If what you're saying is true, then we should all be willing to give things up to make our neighbor's lives easier when they make a choice that will somehow benefit society. Fred is a teacher? I'll pick up his dry cleaning. Jill joined the Peace Corps? I'll housesit her cat. The thing is, we don't do this, because in most other contexts it's understood that people's choices are personal, and they must pay for them themselves. (And I'm not even touching the trickier question of how we should assign moral value to people's choices, which seems mostly impossible to do.)

I'm glad that you're raising the next generation of humanity. You seem like a good guy, and I bet you're doing a great job of it. Keep your hands off of my freedoms, though, and stop making assumptions about my life.
posted by onlyconnect at 1:52 PM on June 29, 2004 [1 favorite]


I sometimes believe that I'm destined to reproduce somewhere along the line.
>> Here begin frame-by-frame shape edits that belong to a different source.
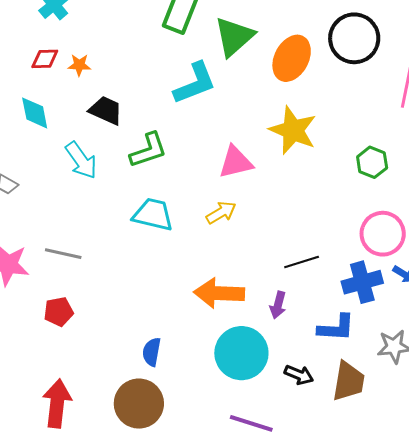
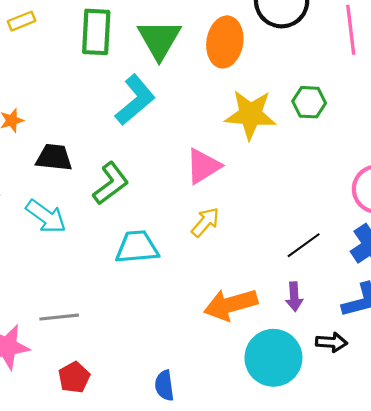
green hexagon: (372, 162) -> (309, 102), moved
blue semicircle: (152, 352) -> (164, 386), moved
black arrow: (299, 375) -> (331, 342), moved

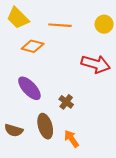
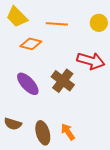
brown cross: (66, 102) -> (63, 81), moved, size x1.6
brown ellipse: (45, 126) -> (43, 133), moved

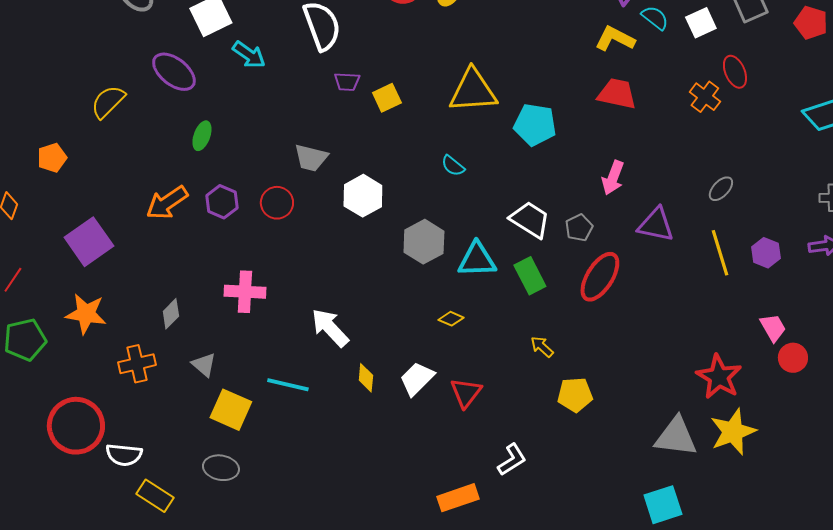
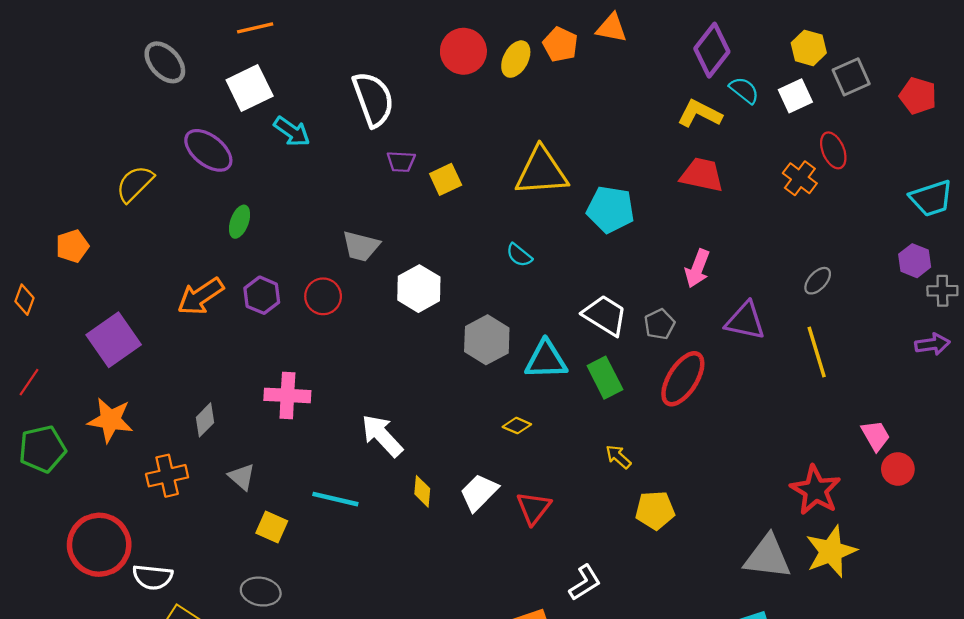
purple hexagon: (766, 253) -> (915, 261), moved
yellow square: (231, 410) -> (272, 527), size x0.7

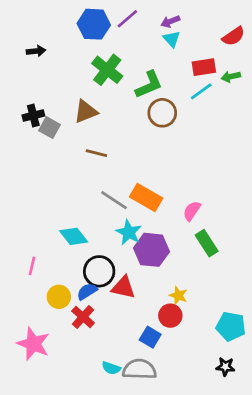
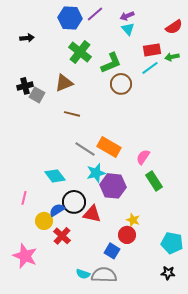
cyan star: (129, 232) -> (96, 173), turned 30
blue semicircle: (87, 291) -> (57, 210), moved

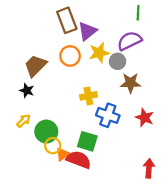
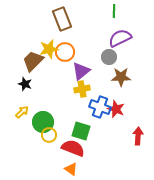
green line: (138, 13) -> (114, 11), moved
purple triangle: (87, 31) -> (81, 71), moved
yellow star: (99, 53) -> (49, 49), moved
red star: (145, 118) -> (116, 109), moved
orange triangle: (62, 154) -> (71, 169), moved, turned -48
red arrow: (149, 168) -> (138, 136), moved

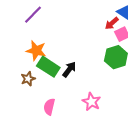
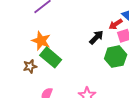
black arrow: (69, 69) -> (96, 37), moved

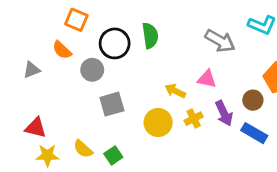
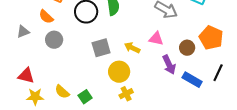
gray circle: (92, 70) -> (54, 40), moved
brown circle: (253, 100) -> (187, 48), moved
gray square: (112, 104) -> (101, 48), moved
yellow cross: (194, 119) -> (126, 94), moved

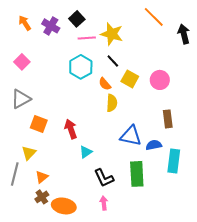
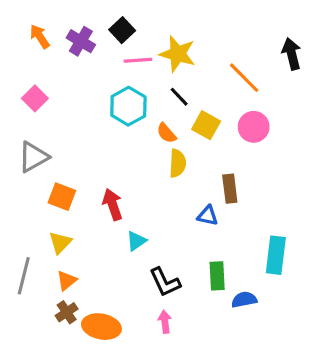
orange line: (154, 17) -> (244, 78), moved
brown rectangle: (168, 119) -> (230, 189), moved
blue triangle: (131, 136) -> (208, 216), size x0.6
blue semicircle: (154, 145) -> (244, 300), moved
yellow triangle: (29, 153) -> (60, 243), moved
green rectangle: (137, 174) -> (217, 276), size x0.7

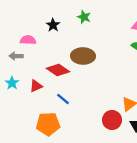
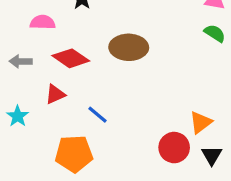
gray arrow: (16, 56) -> (21, 61), moved
red diamond: (58, 70) -> (71, 58), moved
cyan star: (12, 83) -> (18, 116), moved

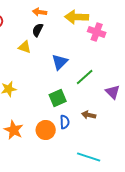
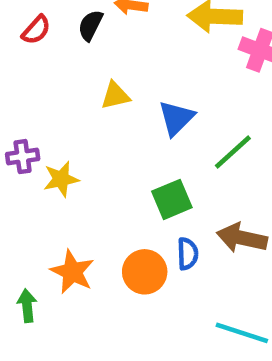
black semicircle: (38, 30) -> (90, 25), moved
yellow triangle: (25, 47) -> (115, 95), moved, turned -32
brown arrow: (89, 115) -> (242, 238), size x1.5

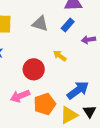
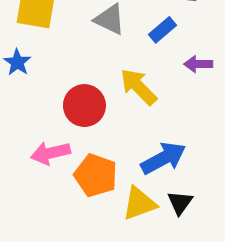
yellow arrow: (60, 56) -> (138, 87), size x1.5
orange pentagon: (45, 104) -> (96, 175), turned 30

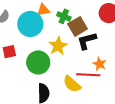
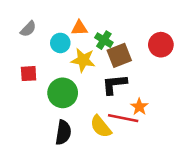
cyan circle: (30, 24) -> (60, 43), size x0.6
black L-shape: (87, 41) -> (114, 84), moved
yellow star: (58, 46) -> (83, 60), moved, turned 30

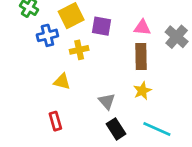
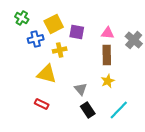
yellow triangle: (62, 82) -> (47, 74), size x1.5
red rectangle: (55, 121) -> (42, 104), turned -48
cyan line: (157, 129) -> (119, 110), turned -70

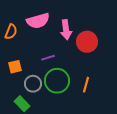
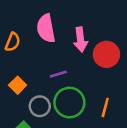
pink semicircle: (38, 21) -> (46, 28), turned 95
orange square: (15, 67) -> (18, 85), turned -32

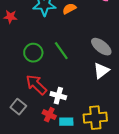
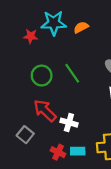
red star: (10, 17) -> (31, 36), moved
red cross: (49, 115) -> (58, 152), moved

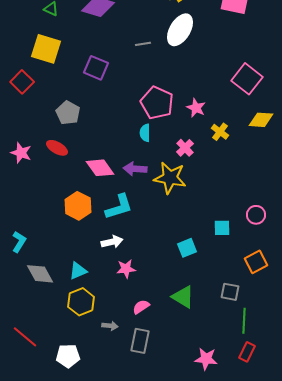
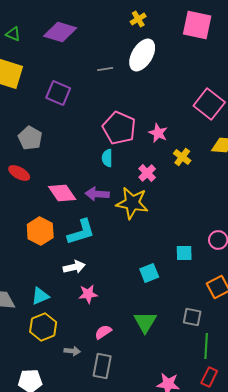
green triangle: (183, 297) -> (145, 322), turned 30

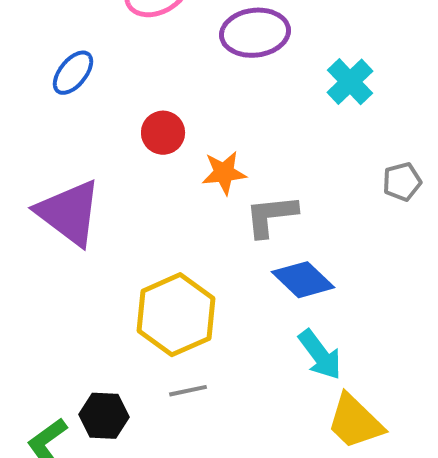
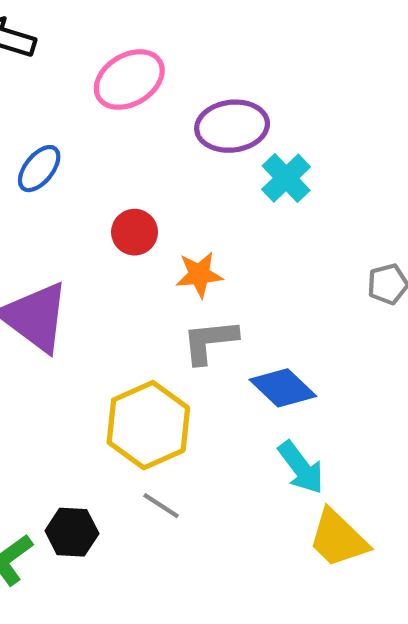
cyan cross: (350, 82) -> (286, 178), moved
gray L-shape: (271, 216) -> (210, 341), moved
gray line: (188, 391) -> (161, 506), turned 45

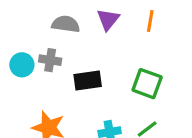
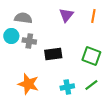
gray semicircle: (66, 24) -> (23, 18), moved
cyan circle: (22, 65) -> (11, 36), moved

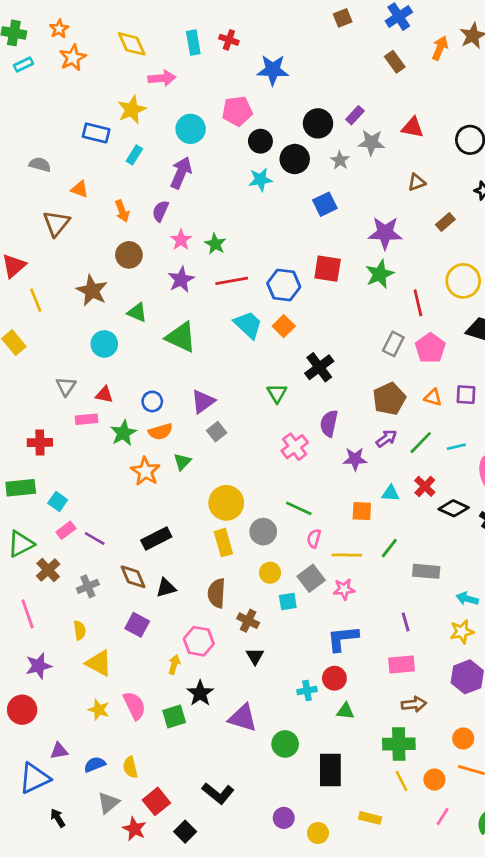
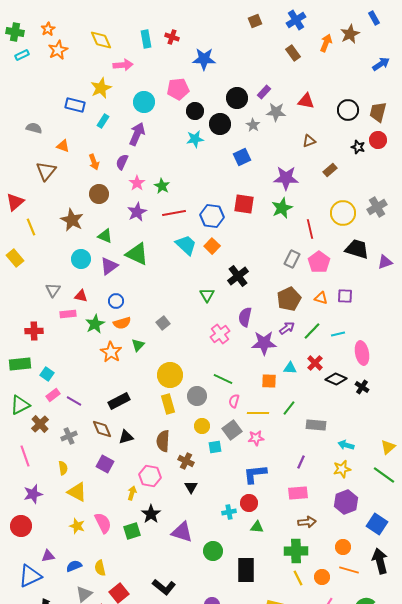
purple triangle: (203, 401) -> (109, 266), moved
purple star: (355, 459) -> (264, 343), size x1.4
purple line: (406, 622) -> (301, 462), turned 40

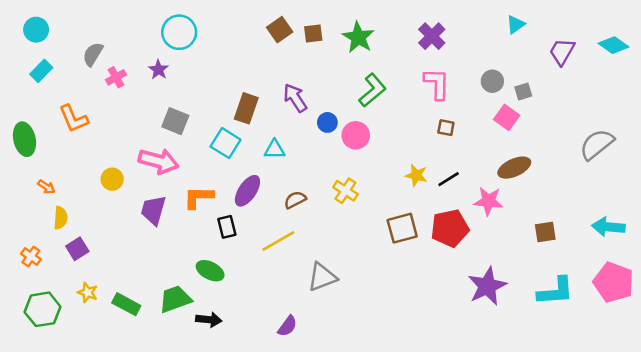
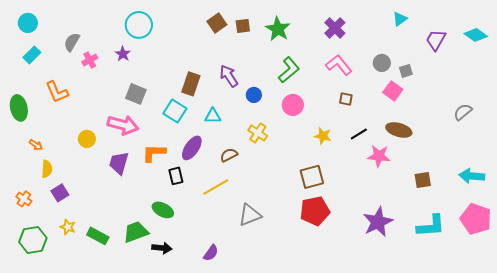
pink L-shape: (437, 84) -> (339, 65), turned -40
pink circle: (356, 135) -> (293, 105), moved
gray semicircle: (597, 144) -> (463, 112), size x0.7
brown ellipse: (514, 168) -> (399, 130), turned 40
black line: (449, 179) -> (359, 134), moved
yellow cross: (345, 191) -> (258, 133), moved
red pentagon: (450, 228) -> (315, 211), moved
purple semicircle: (287, 326) -> (211, 253), moved

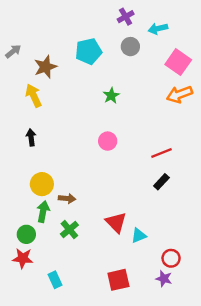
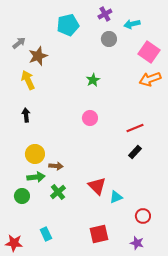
gray arrow: (13, 51) -> (19, 43), moved
cyan pentagon: (89, 51) -> (68, 25), moved
green arrow: (43, 212) -> (36, 177), turned 72
red star: (23, 258) -> (14, 243), moved
purple star: (164, 279) -> (137, 243), moved

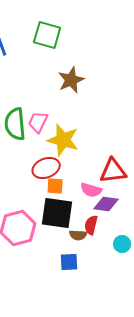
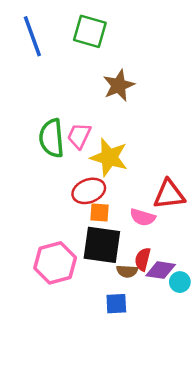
purple diamond: (106, 204) -> (161, 270), moved

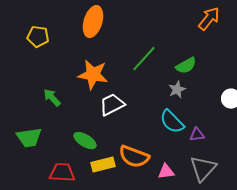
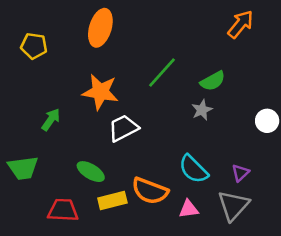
green arrow: (52, 98) -> (51, 120), turned 78
cyan semicircle: (172, 122) -> (193, 169), moved
purple triangle: (197, 135) -> (241, 173), moved, turned -35

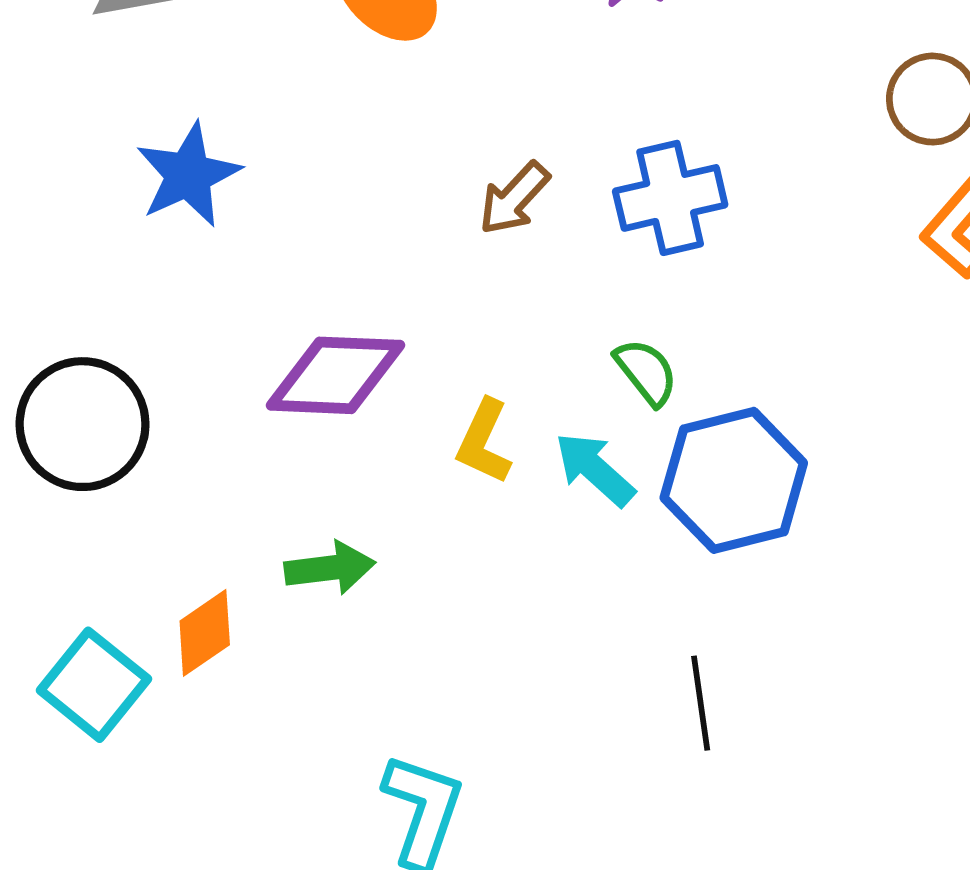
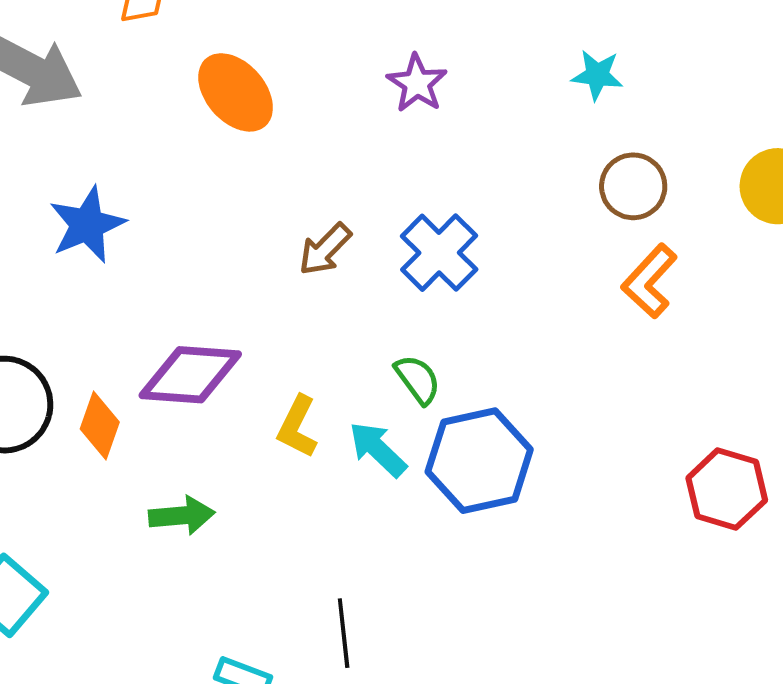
blue cross: (670, 198) -> (439, 253), turned -34
orange diamond: (205, 633) -> (100, 425), moved, turned -38
black line: (701, 703) -> (344, 633), moved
I could be grocery shopping, riding a subway, sitting in a bookstore reading a magazine, and out of 100 people in the vicinity, a child under 6 will make a beeline to me. And I have an uncanny ability to entertain the hell out of them.

I used to think that this was because I was little more than a big man-child myself, what with my enthusiasms for noisy music, goofy toys, grossout humor, and sugary snacks. But it's odd that ever since I was a teenager looking after my then toddler sister, I've found hanging out with kids oddly satisfying. Maybe I'd be a good dad. And maybe that satisfaction is the reason to be one.

Of course the other aspects of parenthood (the need to financially and emotionally support a tiny life entirely in your hands) can be daunting and terrifying, but that's my attempt at answer.